Collected data
──────────

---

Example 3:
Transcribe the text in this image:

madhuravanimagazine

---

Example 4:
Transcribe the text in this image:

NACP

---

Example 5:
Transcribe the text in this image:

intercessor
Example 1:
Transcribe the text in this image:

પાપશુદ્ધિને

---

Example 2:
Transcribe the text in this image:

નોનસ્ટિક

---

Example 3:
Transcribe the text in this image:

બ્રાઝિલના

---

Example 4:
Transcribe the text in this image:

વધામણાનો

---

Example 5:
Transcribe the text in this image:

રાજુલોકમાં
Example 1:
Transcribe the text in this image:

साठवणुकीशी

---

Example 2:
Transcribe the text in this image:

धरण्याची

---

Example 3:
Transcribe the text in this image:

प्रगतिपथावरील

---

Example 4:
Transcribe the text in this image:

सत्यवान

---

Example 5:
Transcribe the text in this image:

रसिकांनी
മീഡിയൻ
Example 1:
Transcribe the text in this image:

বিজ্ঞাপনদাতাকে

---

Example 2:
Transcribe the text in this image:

──────────

Your objective
Reproduce every record above exactly as it appears.

Response box
---

Example 3:
Transcribe the text in this image:

madhuravanimagazine

---

Example 4:
Transcribe the text in this image:

NACP

---

Example 5:
Transcribe the text in this image:

intercessor
Example 1:
Transcribe the text in this image:

પાપશુદ્ધિને

---

Example 2:
Transcribe the text in this image:

નોનસ્ટિક

---

Example 3:
Transcribe the text in this image:

બ્રાઝિલના

---

Example 4:
Transcribe the text in this image:

વધામણાનો

---

Example 5:
Transcribe the text in this image:

રાજુલોકમાં
Example 1:
Transcribe the text in this image:

साठवणुकीशी

---

Example 2:
Transcribe the text in this image:

धरण्याची

---

Example 3:
Transcribe the text in this image:

प्रगतिपथावरील

---

Example 4:
Transcribe the text in this image:

सत्यवान

---

Example 5:
Transcribe the text in this image:

रसिकांनी
മീഡിയൻ
Example 1:
Transcribe the text in this image:

বিজ্ঞাপনদাতাকে

---

Example 2:
Transcribe the text in this image:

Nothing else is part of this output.